= REQUIRED ACTION 1 =
Repeat everything in the dataset entries from the line containing "Aktif olarak kullandığım" down to the end of the entries, including both of those lines.

= SELECTED PASSAGE =
=== Begin Enclosure ===

Further, system 100 may include a first compute node 114A and a second compute node 1148. An example compute node may include, but not limited to, a virtual machine, a physical host computing system, a container, or any other computing instance. In an example, first compute node 114A executes first remote collector 116A (e.g., an application remote collector (ARC)) to monitor plurality of endpoints 102A-102N. First remote collector 116A may send monitored information associated with endpoints 102A-102N to a first monitoring application 122. For example, first remote collector 116A may receive the metrics (e.g., performance metrics) from monitoring agent 108A of endpoint 102A. Further, first remote collector 116A may transmit the received metrics to first monitoring application 122 running in an on-premises server 120. Furthermore, second compute node 114B executes a second remote collector 116B (e.g., a cloud proxy). Second remote collector 116B may be associated with first monitoring application 122 or a second monitoring application 126 (e.g., a SaaS application). Example second monitoring application 126 may run in a cloud-based server 124. First remote collector 116A and second remote collector 116B are deployed in the same data center as endpoints 102A-102N on which monitoring agents 108A-108N are deployed.
Furthermore, example system 100 includes management node 128 to manage the data center. For example, management node 128 may execute centralized management services that may be interconnected to manage the resources centrally in the virtualized computing environment. Example centralized management service may be enabled by vCenter Server™ and vSphere® program products, which are VMware's cloud computing virtualization platforms. In an example, management node 128 may be communicatively connected to the data center via a network to manage the data center. An example network can be a managed Internet protocol (IP) network administered by a service provider. For example, the network may be implemented using wireless protocols and technologies, such as Wi-Fi, WiMAX, and the like. In other examples, the network can also be a packet-switched network such as a local area network, wide area network, metropolitan area network, Internet network, or other similar type of network environment. In yet other examples, the network may be a fixed wireless network, a wireless local area network (LAN), a wireless wide area network (WAN), a personal area network (PAN), a virtual private network (VPN), intranet or other suitable network system and includes equipment for receiving and transmitting signals.

=== End Enclosure ===

(Dataset entries)
=== Begin Enclosure ===

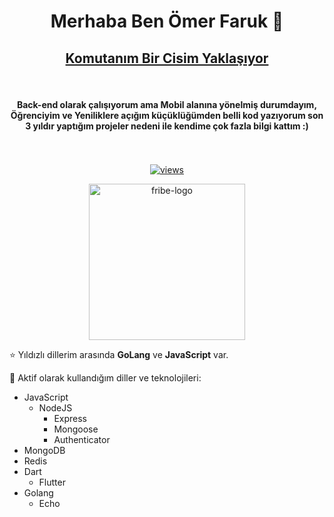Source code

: <h1 align="center"> Merhaba Ben Ömer Faruk 👋 </h1>

<h2 align="center"> <a href="https://github.com/ofarukbicer/oyun-alani">Komutanım Bir Cisim Yaklaşıyor</a></h2>

<h4 align="center" style="padding: 34px 0;"> Back-end olarak çalışıyorum ama Mobil alanına yönelmiş durumdayım, Öğrenciyim ve Yeniliklere açığım küçüklüğümden belli kod yazıyorum son 3 yıldır yaptığım projeler nedeni ile kendime çok fazla bilgi kattım :) </h4>

<p align="center">
  <a href="https://github.com/ofarukbicer/">
    <img src="https://visitor-badge.laobi.icu/badge?page_id=ofarukbicer" alt="views"/>
  </a>
</p>

<p align="center">
  <a href="https://fribe.org">
    <img src="https://ismet-sen.com/assets/images/fribe-logo-gradient.svg" width="250" alt="fribe-logo"/>
  </a>
</p>

⭐ Yıldızlı dillerim arasında **GoLang** ve **JavaScript** var.

🚀 Aktif olarak kullandığım diller ve teknolojileri:
- JavaScript
  - NodeJS
    - Express
    - Mongoose
    - Authenticator
- MongoDB
- Redis
- Dart
  - Flutter
- Golang
  - Echo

=== End Enclosure ===

= REQUIRED ACTION 2 =
Translate this sentence from the system description into Spanish: "In an example, management node 128 may be communicatively connected to the data center via a network to manage the data center."

= EXERCISE OUTPUT 1 =
🚀 Aktif olarak kullandığım diller ve teknolojileri:
- JavaScript
  - NodeJS
    - Express
    - Mongoose
    - Authenticator
- MongoDB
- Redis
- Dart
  - Flutter
- Golang
  - Echo

= EXERCISE OUTPUT 2 =
En un ejemplo, el nodo de gestión 128 puede estar conectado de forma comunicativa al centro de datos a través de una red para gestionar el centro de datos.